Back then, I felt I would rather deal with mild and increasingly worse discomfort every day possibly forever than be bloated. It was more important to me to look good than to feel good. Sad, right?

Since then, some of my other symptoms have improved. My weight has gone slightly up and down; I’ve worked out more or less consistently; and I’ve eaten more or less cleanly, on a few different diet plans (omnivorous, vegetarian, low-FODMAP, and now gluten-free). But the bloating has continued. I both feel bloated—that awesome “please just pop me now” balloonlike feeling—and look bloated—just a little, usually, but sometimes a lot.

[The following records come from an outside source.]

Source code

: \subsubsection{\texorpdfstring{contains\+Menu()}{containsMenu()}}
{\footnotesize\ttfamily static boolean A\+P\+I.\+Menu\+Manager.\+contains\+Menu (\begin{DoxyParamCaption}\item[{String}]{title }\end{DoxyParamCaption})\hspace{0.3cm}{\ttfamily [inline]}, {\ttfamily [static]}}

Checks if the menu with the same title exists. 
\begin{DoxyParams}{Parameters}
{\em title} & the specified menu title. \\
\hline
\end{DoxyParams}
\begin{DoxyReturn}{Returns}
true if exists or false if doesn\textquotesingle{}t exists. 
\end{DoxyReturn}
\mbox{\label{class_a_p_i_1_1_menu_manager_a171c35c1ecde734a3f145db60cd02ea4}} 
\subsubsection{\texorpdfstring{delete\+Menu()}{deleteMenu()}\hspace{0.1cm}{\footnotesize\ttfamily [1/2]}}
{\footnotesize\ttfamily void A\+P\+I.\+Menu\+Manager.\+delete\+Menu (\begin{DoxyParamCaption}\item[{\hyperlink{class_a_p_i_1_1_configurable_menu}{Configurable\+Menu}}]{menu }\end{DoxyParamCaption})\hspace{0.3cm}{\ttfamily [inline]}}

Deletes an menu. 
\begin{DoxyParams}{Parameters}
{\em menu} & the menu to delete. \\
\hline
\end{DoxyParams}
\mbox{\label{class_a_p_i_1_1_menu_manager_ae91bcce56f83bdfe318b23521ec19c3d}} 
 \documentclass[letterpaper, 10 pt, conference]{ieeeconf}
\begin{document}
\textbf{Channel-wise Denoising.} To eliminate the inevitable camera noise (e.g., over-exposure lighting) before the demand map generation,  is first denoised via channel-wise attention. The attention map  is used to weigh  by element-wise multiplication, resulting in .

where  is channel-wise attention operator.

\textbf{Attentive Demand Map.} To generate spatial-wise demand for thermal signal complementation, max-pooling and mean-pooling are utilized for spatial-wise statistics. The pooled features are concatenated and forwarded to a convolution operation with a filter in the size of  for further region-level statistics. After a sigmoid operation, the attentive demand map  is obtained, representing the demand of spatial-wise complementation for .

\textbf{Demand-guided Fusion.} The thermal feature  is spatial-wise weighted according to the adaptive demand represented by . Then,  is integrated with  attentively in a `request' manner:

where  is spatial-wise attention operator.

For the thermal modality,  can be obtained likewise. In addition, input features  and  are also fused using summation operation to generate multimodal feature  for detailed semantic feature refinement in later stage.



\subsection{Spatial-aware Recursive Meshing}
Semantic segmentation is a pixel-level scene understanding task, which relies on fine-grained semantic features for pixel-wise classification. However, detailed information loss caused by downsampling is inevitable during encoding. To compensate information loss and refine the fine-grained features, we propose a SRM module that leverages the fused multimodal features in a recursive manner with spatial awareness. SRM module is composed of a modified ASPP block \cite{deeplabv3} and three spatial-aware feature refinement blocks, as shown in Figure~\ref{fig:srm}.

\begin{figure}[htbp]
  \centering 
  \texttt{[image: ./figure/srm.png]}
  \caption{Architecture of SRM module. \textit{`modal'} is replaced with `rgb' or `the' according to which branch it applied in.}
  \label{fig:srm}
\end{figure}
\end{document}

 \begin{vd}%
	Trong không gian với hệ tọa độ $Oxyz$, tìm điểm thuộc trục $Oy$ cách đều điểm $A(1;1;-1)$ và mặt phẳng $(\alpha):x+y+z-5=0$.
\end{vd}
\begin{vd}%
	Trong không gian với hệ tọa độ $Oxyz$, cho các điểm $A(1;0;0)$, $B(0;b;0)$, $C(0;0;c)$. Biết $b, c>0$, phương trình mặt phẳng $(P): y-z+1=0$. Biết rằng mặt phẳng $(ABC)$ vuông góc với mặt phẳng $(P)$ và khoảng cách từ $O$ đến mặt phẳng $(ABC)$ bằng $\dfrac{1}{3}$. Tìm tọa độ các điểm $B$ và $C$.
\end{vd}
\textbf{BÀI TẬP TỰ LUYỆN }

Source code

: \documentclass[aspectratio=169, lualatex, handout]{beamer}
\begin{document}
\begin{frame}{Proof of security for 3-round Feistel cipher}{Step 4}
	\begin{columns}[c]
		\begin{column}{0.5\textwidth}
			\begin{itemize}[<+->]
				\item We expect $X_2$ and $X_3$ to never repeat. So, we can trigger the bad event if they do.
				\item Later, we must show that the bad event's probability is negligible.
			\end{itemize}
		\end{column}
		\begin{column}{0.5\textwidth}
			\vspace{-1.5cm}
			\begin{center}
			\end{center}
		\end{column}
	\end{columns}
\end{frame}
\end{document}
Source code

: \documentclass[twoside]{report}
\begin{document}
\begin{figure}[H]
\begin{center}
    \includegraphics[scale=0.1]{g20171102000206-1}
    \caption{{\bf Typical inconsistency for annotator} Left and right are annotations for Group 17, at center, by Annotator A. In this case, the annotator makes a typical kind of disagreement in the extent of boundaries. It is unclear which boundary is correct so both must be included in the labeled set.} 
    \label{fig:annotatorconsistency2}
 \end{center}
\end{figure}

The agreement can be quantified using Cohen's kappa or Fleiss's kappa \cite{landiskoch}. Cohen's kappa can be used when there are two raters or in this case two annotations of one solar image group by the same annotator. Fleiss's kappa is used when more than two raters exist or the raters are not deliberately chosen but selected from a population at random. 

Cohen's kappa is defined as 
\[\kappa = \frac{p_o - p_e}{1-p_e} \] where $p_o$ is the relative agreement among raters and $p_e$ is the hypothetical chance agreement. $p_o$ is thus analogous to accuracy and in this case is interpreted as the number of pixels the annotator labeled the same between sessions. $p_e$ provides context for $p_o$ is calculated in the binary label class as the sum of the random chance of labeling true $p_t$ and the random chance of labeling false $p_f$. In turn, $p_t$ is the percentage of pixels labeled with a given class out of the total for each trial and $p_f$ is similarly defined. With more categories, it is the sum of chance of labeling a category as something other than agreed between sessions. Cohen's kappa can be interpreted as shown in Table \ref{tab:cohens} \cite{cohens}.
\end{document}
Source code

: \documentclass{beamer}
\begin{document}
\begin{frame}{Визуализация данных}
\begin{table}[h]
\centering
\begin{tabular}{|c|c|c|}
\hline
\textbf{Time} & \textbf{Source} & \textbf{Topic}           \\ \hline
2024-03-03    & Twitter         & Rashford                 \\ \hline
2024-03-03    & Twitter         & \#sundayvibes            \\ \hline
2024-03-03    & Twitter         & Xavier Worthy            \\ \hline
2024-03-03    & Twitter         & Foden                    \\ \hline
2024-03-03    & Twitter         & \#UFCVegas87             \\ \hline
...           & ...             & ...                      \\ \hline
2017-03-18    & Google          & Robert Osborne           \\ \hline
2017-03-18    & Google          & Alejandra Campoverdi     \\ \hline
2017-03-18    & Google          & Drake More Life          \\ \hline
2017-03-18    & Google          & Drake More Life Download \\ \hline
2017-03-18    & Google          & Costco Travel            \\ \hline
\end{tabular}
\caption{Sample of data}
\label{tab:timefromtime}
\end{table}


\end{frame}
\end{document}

sad mime holding onto balloons

See? Balloons make him sad, too.
Photo © Jorn Idzerda | Flickr

I’m in a healthier place now than I was then, body-image-wise. But you know what? I still find the bloating unfair (if not devastatingly), and I still find it depressing. Some days, I still want to just stay in bed.

Bloating is one of the symptoms that consistently pops up in descriptions of celiac disease, perhaps because it’s less graphic than the alternatives. But it also affects 10 to 30 percent of the general population, often for unclear causes.

Some people don’t think of bloating as a big deal. “Oh, everyone has that from time to time,” they might say (as a friend did to me back when I first got sick). Protesting that it’s different when it’s every day may or may not penetrate, but it’s true: it is different. Sure, in comparison to other symptoms—including my own!—bloating is mostly just a nuisance. But when it happens every day, it gets to you.

These days, I think of bloating as just one more frustrating aspect of a frustrating illness. One more daily bit of proof from my body that I’m not the boss of it.

One day, maybe, I’ll prove it wrong.

What’s your least favorite symptom of celiac disease or gluten sensitivity? Any good “bloat begone” tips to share?